I thought I’d add and describe this scene as it really indicates to how although Lawrence is a werewolf, and cabable of terrible and down right gruesome things, he still is, at heart, a hero and good character (linking to the first line of the film: ‘Even a man who is pure at heart and says his prayers by night, may become a wolf, when the wolfbane blooms and the autumn moon is bright’). i find this scene very poignant and tension building as to an extent, the audience and Lawrence are in the same boat: they both know that Lawrence will soon turn into the beast and probably kill all of those locked inside the room with him, but he cannot convince the others he is not crazy in time to save them. The fact he warns the crowds of what he is capable of makes the audience sympathize with Lawrence as he is still, in spite of everything, trying to do the right thing: ‘Tonight I will kill ALL OF YOU!!’. I also thought this scene was very tragic as Lawrence looks full of fear due to what he feels he is about to do (which was interesting as he is not scared due to any other character or their actions, but of his own):even begging for death at one point, which really makes the audience sympathize with him and wonder whether he’ll be able to overcome this curse or will it forever control him and destroy the good man inside of him? And it’s good the trailer leaves this aspect out as it means when you come to watch the film you really have no idea of how Lawrence’s character will evolve due to what happens to him and how much the curse truly dominates and scares him:‘Somebody do something!!!…Kill me!’

Doing the right thing…

 And well, another thing obviously not shown in the trailer itself is the fact Lawrence escapes from the asylum and tracks down his father with the intention of killing him and ending the madness he had initially created. This really shows just how determined and heroic Lawrence is as he is willing to kill his own father (and we think his only living relative left) if that is what it takes to restore the equilibrium and set things right again. Of course the trailer implies that the two characters may have some conflict between them (though it is not specified) but it is only a suggestion, and therefore doesn’t go as far as to reveal that Lawrence actually kills his father in the end (which would be giving away quite a great deal!)

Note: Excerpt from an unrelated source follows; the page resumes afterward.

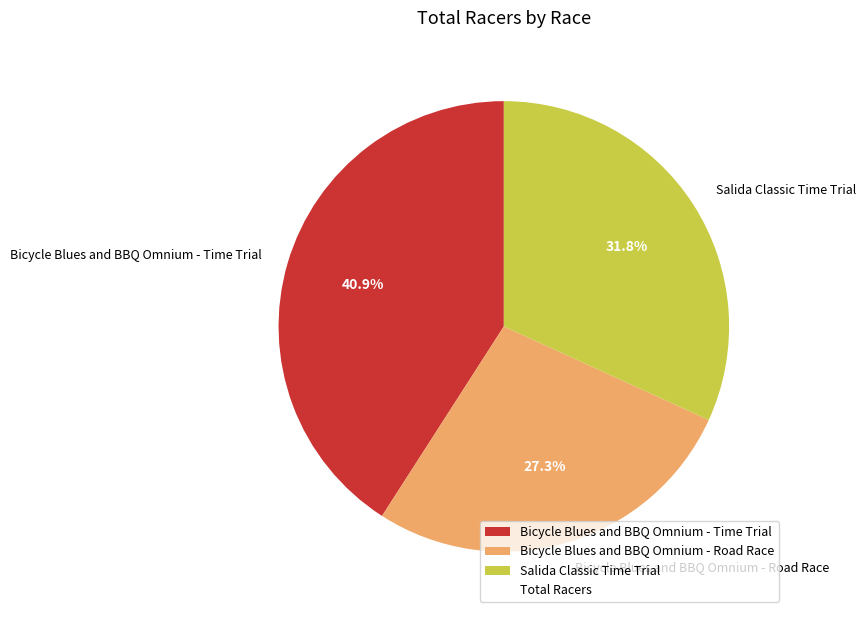

Rank the categories by value from highest to lowest.

Bicycle Blues and BBQ Omnium - Time Trial, Salida Classic Time Trial, Bicycle Blues and BBQ Omnium - Road Race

The only way to kill the beast…

And, most importantly the trailer doesn’t give away the end of the film. Which is good, because this is what audiences really want to know and where the most intriguing points of the film lie. It is here that after killing his father, Lawrence (in werewolf form) bites Abberline and then runs after Gwen. After a point where Gwen appears to calm the beast and prevent it from killing her, she finally plucks up the courage to fire a silver bullet into it, thus destroying the beast that has being controlling Lawrence through-out the entire film. He returns to his natural form and thanks her for ending the torture he was going through ‘It had to be this way’ before dying in her arms. This evidently restores the equilibrium to some extent, as Lawrence no longer has the beast forever controlling him, but is it really restored? As Abberline looks down at the bite-wound on his chest and then to the full moon, it leaves the question open as to whether this is really the end and really the new equilibrium…I also think a quite touching way to end was to leave with the question of man, beast and sin which really is a theme and aspect I feel the trailer doesn’t fully get across:

‘They say killing a beast is not a sin But killing a man is. the problem is to find where one ends and the other begins.’